Signs You Are Chasing The Wrong Refund
- You want the application fee back because travel plans changed.
- You want the acceptance fee back after an in-person appointment.
- You want airline, hotel, or cruise losses covered.
- You are upset about a denial and want the whole payment reversed.
In those cases, the likely answer is still no.
What To Do If You Think You Qualify
Move in a straight line:
- Confirm that you paid the expedite fee.
- Check your timeline and status records.
- Use the official refund request form for expedited service.
- Keep your application number, legal name, and contact details ready.
- Ask only for the fee you may actually recover.
That last point matters. A narrow, accurate request has a better shot than a broad complaint asking for every dollar back.
When To Call Instead Of Filing Blind
If your status is unclear, your application number is missing, or your case includes a hold letter, it makes sense to contact Passport Services before filing a refund request. A delay caused by missing paperwork is not the same as the agency failing to provide expedited handling.
What Most Travelers Should Take Away
If you are asking whether you can get your passport application money back, the plain answer is usually no.
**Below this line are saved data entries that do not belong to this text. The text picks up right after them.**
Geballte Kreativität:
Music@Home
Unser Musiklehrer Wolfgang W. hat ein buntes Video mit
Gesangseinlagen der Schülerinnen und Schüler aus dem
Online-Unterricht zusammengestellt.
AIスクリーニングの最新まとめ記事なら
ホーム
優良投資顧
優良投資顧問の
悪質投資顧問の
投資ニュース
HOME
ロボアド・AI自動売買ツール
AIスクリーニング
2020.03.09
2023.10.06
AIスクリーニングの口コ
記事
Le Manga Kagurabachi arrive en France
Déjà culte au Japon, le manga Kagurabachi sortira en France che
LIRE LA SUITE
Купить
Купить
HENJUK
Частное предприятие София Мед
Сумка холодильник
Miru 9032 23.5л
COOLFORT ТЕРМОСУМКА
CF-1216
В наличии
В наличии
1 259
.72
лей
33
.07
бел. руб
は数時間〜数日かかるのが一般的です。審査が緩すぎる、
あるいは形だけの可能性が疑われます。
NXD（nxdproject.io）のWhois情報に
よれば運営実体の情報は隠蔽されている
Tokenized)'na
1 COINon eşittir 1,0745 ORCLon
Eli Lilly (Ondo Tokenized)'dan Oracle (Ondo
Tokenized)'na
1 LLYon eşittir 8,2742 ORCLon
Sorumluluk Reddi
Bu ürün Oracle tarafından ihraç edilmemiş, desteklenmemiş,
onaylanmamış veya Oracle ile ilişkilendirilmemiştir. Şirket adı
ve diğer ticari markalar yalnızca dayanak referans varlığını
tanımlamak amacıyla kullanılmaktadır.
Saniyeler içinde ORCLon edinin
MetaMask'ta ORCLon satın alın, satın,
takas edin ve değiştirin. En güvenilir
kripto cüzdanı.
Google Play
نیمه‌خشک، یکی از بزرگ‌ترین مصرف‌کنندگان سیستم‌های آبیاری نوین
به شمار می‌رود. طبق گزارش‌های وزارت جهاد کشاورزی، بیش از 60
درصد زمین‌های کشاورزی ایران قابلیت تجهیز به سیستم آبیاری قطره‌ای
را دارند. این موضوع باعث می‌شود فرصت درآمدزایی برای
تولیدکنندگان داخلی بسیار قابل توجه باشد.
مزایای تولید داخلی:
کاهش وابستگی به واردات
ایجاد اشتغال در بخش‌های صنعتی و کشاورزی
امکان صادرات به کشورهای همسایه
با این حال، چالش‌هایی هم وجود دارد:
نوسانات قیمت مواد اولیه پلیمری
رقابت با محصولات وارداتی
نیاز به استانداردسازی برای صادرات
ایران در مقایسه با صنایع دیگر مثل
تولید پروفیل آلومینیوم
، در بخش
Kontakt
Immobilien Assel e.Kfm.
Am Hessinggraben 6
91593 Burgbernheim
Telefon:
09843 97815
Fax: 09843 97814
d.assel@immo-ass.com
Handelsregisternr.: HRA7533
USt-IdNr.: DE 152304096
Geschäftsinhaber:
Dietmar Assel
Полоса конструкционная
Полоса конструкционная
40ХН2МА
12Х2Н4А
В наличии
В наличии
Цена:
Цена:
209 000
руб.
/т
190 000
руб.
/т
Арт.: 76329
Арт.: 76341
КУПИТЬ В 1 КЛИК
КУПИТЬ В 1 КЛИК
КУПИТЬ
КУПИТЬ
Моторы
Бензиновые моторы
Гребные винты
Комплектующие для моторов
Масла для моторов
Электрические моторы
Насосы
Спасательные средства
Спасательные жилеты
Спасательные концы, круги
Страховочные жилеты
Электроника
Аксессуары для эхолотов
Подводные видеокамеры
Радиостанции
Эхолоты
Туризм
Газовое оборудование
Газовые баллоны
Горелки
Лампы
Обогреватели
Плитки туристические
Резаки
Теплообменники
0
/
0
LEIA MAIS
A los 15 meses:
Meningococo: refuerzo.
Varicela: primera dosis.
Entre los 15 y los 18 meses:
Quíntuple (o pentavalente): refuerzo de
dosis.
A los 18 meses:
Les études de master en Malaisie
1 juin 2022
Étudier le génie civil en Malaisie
Standard passport fees are generally non-refundable. The acceptance fee is also non-refundable. A denial, delay, changed plans, or a bad trip outcome does not usually change that.
The one exception worth chasing is the expedited fee. If you paid it and the State Department did not give you expedited service, you may be able to recover that extra charge. That is the real refund lane. Everything else is mostly a dead end.
So if you are stuck, do not start with a broad refund demand. Start by asking one simple question: did I only lose regular passport fees, or did the government fail to provide paid expedited service? That answer tells you whether a refund request has any real shot.
References & Sources
- U.S. Department of State.“Passport Fees.”Lists standard passport fees and states that the expedited service fee may be refunded if expedited service was not provided.
- U.S. Department of State.“Request a Refund of the Passport Expedited Service Fee.”Gives the official refund path and limits refunds to qualifying expedited service cases.
- U.S. Department of State.“Checking Your Passport Application Status.”Shows how to verify whether an application is still being processed before assuming a refund request is the right next step.